▸ Task to complete:
From the listing below, set down exactly the lines between the one holding "forma plástica 3D tipo a do" and the one holding "cyclisme à d’autres sports bien connus.", inclusive. No other line is wanted.

▸ Input data:
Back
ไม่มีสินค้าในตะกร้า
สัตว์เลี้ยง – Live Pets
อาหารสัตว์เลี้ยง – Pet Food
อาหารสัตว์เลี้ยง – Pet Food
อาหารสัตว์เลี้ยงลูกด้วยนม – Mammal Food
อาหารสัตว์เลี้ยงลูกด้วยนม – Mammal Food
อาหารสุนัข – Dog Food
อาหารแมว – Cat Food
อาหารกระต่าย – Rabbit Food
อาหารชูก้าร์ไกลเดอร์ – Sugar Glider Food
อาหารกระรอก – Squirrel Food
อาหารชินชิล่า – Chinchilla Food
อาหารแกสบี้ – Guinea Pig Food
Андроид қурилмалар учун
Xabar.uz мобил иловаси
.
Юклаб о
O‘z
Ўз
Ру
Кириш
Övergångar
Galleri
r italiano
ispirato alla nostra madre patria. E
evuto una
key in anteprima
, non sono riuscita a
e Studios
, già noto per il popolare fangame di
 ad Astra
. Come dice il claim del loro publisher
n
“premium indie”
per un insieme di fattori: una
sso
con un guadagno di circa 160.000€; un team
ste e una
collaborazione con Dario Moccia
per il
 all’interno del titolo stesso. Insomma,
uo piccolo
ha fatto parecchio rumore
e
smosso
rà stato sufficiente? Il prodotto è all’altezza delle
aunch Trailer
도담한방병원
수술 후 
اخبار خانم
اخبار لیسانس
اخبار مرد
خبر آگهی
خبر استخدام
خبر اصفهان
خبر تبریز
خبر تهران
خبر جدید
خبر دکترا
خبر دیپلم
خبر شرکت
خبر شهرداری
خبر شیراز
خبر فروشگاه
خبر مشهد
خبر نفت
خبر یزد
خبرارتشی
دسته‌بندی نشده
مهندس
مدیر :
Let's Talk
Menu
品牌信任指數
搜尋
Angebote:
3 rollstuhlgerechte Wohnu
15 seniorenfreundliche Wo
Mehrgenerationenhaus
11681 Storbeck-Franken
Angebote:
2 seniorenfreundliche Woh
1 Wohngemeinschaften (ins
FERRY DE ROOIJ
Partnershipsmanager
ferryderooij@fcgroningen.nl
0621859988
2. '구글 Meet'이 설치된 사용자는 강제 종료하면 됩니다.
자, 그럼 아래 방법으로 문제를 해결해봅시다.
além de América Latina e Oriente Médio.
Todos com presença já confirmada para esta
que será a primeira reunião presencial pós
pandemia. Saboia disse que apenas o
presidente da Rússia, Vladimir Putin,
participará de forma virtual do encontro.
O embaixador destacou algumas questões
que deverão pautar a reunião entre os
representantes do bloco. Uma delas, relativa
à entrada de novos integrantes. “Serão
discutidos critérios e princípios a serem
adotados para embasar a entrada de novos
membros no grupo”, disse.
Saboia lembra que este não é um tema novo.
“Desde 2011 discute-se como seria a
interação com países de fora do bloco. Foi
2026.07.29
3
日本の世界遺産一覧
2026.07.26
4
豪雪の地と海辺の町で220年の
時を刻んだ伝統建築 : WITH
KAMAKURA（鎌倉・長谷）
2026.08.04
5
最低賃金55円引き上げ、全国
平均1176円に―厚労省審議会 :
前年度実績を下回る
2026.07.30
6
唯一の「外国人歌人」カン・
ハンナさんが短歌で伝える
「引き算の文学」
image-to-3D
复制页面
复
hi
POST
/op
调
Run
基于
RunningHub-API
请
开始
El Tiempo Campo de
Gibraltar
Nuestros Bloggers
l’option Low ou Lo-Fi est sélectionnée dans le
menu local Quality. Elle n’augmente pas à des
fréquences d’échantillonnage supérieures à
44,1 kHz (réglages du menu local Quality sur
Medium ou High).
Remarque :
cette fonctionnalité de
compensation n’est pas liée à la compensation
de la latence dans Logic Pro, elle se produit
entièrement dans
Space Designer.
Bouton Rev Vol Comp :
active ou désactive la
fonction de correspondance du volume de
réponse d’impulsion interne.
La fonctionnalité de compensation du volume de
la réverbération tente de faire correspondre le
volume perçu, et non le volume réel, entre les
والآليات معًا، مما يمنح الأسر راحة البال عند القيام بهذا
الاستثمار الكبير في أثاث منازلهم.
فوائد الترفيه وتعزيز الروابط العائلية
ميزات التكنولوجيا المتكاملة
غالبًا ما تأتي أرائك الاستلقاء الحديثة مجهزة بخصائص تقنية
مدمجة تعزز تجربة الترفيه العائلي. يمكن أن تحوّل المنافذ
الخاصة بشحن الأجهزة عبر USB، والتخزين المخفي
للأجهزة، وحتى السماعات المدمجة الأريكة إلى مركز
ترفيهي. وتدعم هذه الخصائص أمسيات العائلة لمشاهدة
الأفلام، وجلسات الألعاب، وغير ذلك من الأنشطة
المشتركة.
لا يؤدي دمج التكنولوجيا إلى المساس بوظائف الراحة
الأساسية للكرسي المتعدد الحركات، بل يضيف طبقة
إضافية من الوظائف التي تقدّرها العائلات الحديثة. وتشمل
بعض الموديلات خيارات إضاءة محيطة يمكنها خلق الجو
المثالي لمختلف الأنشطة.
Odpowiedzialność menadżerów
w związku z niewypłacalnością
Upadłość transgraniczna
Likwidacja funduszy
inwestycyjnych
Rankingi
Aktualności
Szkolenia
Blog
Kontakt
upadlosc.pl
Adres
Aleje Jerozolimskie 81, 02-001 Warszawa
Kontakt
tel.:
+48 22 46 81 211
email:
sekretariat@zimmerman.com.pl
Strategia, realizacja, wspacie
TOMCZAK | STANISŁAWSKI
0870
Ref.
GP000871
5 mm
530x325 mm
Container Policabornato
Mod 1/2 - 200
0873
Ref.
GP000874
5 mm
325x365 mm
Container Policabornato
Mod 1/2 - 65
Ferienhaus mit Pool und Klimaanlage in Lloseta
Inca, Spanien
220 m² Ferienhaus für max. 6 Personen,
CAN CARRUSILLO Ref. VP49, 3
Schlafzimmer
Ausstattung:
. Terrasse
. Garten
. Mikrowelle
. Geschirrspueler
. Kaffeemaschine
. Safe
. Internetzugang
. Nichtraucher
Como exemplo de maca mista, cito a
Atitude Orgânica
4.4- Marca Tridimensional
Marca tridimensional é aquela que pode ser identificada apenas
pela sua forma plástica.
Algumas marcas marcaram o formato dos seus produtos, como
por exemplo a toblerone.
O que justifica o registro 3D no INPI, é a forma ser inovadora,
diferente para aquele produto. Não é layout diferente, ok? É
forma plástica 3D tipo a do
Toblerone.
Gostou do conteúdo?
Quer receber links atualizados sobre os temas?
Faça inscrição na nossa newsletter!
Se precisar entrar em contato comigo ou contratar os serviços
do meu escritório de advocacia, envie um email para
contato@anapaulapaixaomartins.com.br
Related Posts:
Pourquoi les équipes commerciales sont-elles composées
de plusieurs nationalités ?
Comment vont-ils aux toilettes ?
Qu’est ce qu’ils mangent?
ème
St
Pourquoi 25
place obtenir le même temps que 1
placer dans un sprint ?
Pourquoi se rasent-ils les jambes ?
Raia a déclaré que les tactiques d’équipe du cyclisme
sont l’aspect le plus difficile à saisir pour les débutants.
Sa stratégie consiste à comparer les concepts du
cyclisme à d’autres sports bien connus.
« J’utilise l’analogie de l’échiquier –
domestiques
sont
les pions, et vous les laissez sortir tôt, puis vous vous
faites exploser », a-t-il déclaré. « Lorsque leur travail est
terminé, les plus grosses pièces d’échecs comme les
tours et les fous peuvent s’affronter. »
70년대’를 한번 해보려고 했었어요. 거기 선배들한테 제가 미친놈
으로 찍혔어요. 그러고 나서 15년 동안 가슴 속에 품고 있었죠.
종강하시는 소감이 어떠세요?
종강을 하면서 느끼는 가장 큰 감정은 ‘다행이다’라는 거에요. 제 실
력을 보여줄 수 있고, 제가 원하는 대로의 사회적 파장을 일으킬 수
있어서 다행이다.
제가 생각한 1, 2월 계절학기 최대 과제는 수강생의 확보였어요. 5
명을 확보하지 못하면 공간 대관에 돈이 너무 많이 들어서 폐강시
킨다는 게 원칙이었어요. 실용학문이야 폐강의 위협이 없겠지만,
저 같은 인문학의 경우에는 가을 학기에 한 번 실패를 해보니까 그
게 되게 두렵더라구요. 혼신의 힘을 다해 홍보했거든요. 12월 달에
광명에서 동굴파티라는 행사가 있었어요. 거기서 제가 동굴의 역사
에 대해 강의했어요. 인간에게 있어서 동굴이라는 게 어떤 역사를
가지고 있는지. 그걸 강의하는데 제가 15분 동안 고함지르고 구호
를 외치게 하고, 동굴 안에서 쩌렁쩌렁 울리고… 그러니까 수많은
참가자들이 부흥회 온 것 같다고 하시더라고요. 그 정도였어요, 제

▸ Answer for the task:
forma plástica 3D tipo a do
Toblerone.
Gostou do conteúdo?
Quer receber links atualizados sobre os temas?
Faça inscrição na nossa newsletter!
Se precisar entrar em contato comigo ou contratar os serviços
do meu escritório de advocacia, envie um email para
contato@anapaulapaixaomartins.com.br
Related Posts:
Pourquoi les équipes commerciales sont-elles composées
de plusieurs nationalités ?
Comment vont-ils aux toilettes ?
Qu’est ce qu’ils mangent?
ème
St
Pourquoi 25
place obtenir le même temps que 1
placer dans un sprint ?
Pourquoi se rasent-ils les jambes ?
Raia a déclaré que les tactiques d’équipe du cyclisme
sont l’aspect le plus difficile à saisir pour les débutants.
Sa stratégie consiste à comparer les concepts du
cyclisme à d’autres sports bien connus.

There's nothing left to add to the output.